John Oberg said he hasn't received a notice yet from Total Health Care authorizing his mother's care are in the University of Michigan Health System. The hospital says hasn’t received the authorization either, although it told him it has repeatedly submitted paperwork to the insurance for that authorization, he said.
John Oberg said he plans to file a complaint with the Michigan Department of Insurance and Financial Services.
“Something is not being communicated effectively here,” said Renee Campbell, a manager of the insurance unit of that department, who learned of the Obergs' case from ABCNews.com.
Campbell said the Obergs have a few options for dealing with the coverage dispute, and her office regularly facilitates communication between insurance providers, patients and hospitals.
Patients can appeal insurance coverage decisions, and many states have offices set up to help patients facilitate these conversations with their insurers and providers, said Cheryl Fish-Parcham, the deputy director of health policy at Families USA, a national consumer protection nonprofit.

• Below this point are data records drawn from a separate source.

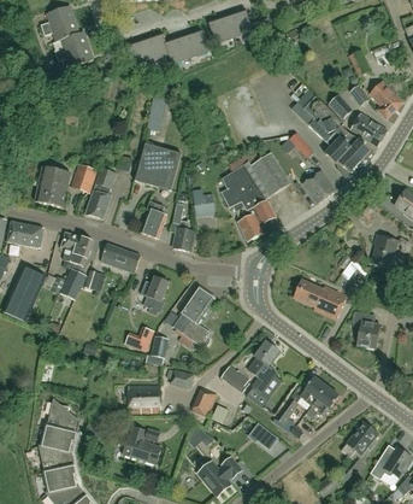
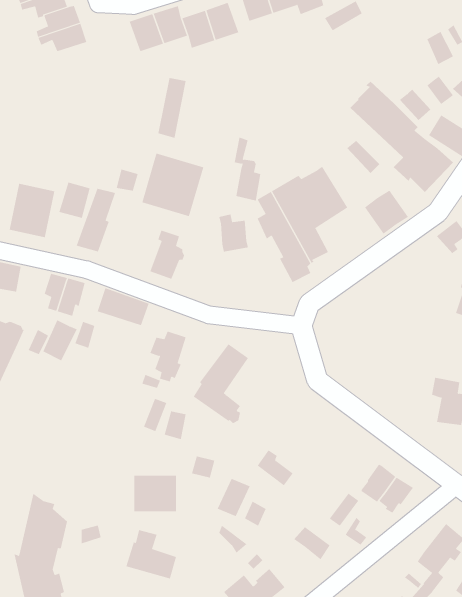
building: [173,203,194,251] -> [234,137,261,201]
building: [294,279,347,320] -> none
building: [248,340,278,391] -> none

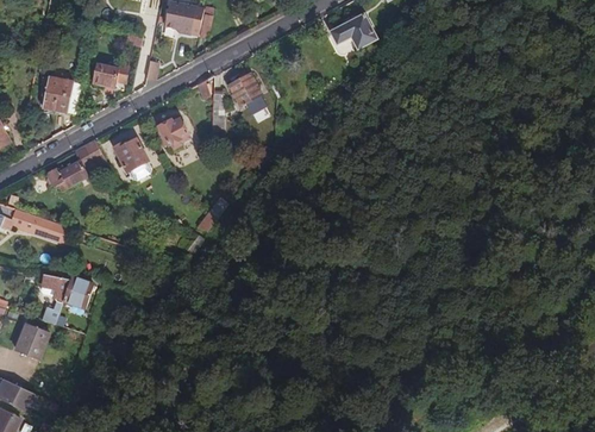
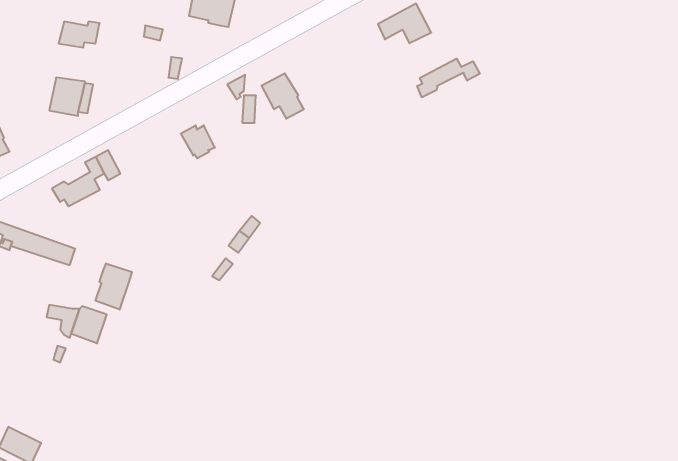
building: none -> [417,59,480,97]
building: [92,63,127,86] -> [59,22,100,48]
building: [113,138,149,181] -> none
building: none -> [96,263,132,310]
building: [14,324,45,359] -> none

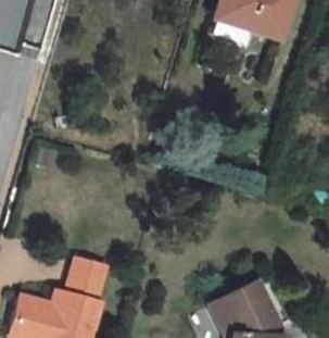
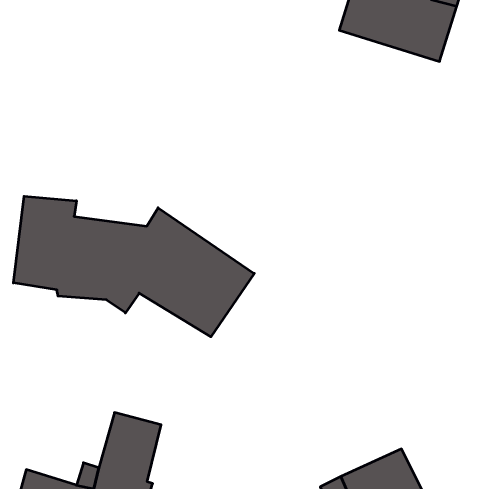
building: none -> [13,196,254,337]

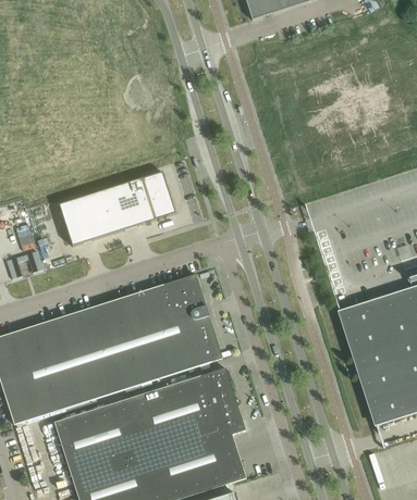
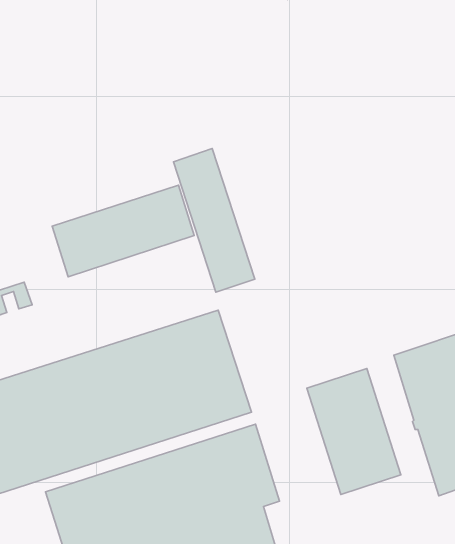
building: none -> [173,149,255,292]
building: none -> [307,369,401,494]

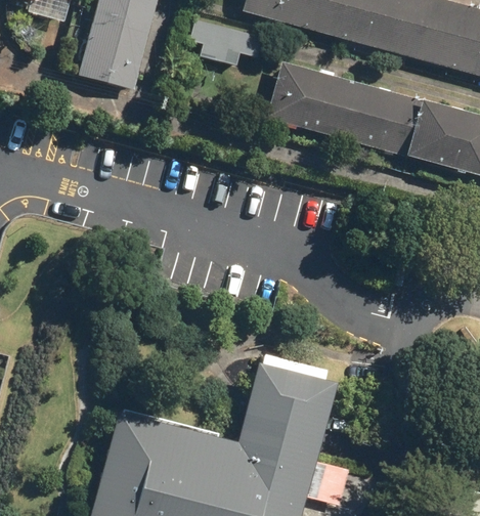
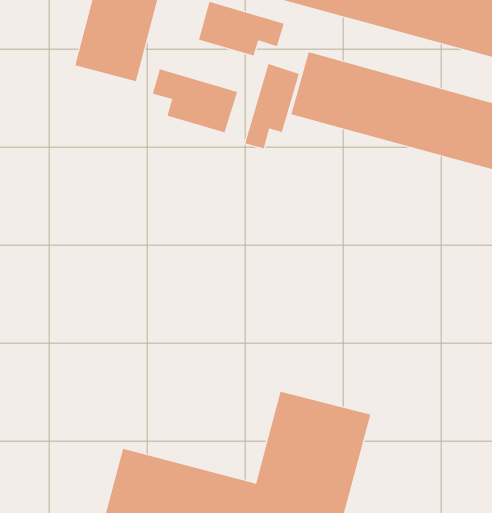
building: none -> [245,63,300,149]
building: none -> [152,69,238,133]

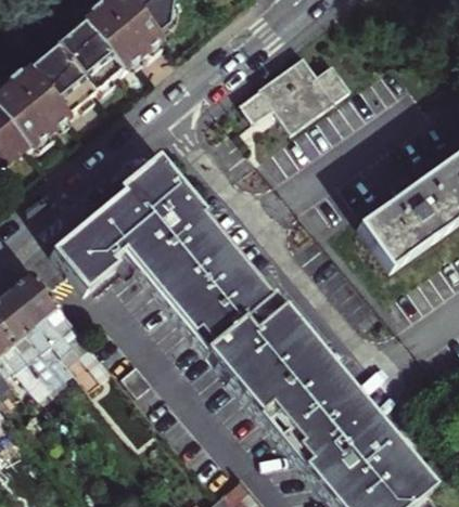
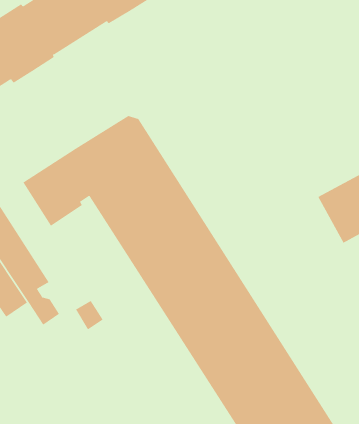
building: [243,57,353,129] -> none

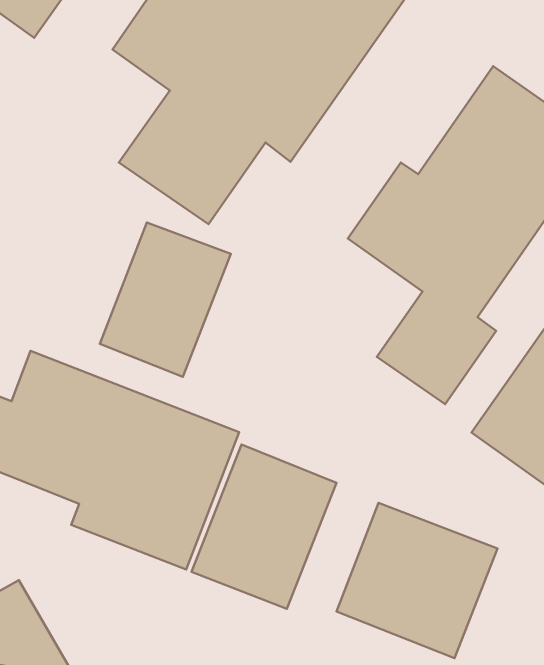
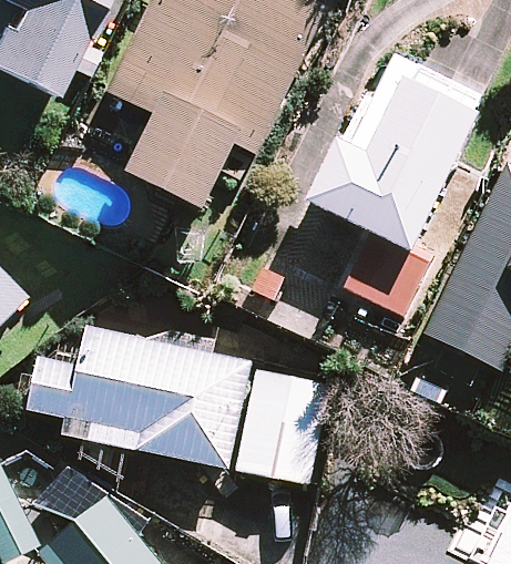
building: [100,222,231,377] -> none
building: [336,503,497,658] -> none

Since Karen Oberg has Total Health Care through Medicaid, she actually has two options in Michigan, Campbell, a manager of the insurance unit with the state’s office of consumer services: she can file an appeal through the state’s Medicaid ombudsman or through her unit within the Department of Insurance and Financial Services. There’s even a special form to expedite the process if the person needs covered care urgently, she said.
“This is something that our office deals with on a daily basis with consumers,” Campbell said. “Sometimes, just putting something in writing and getting it to our office is sometimes enough to get things moving.”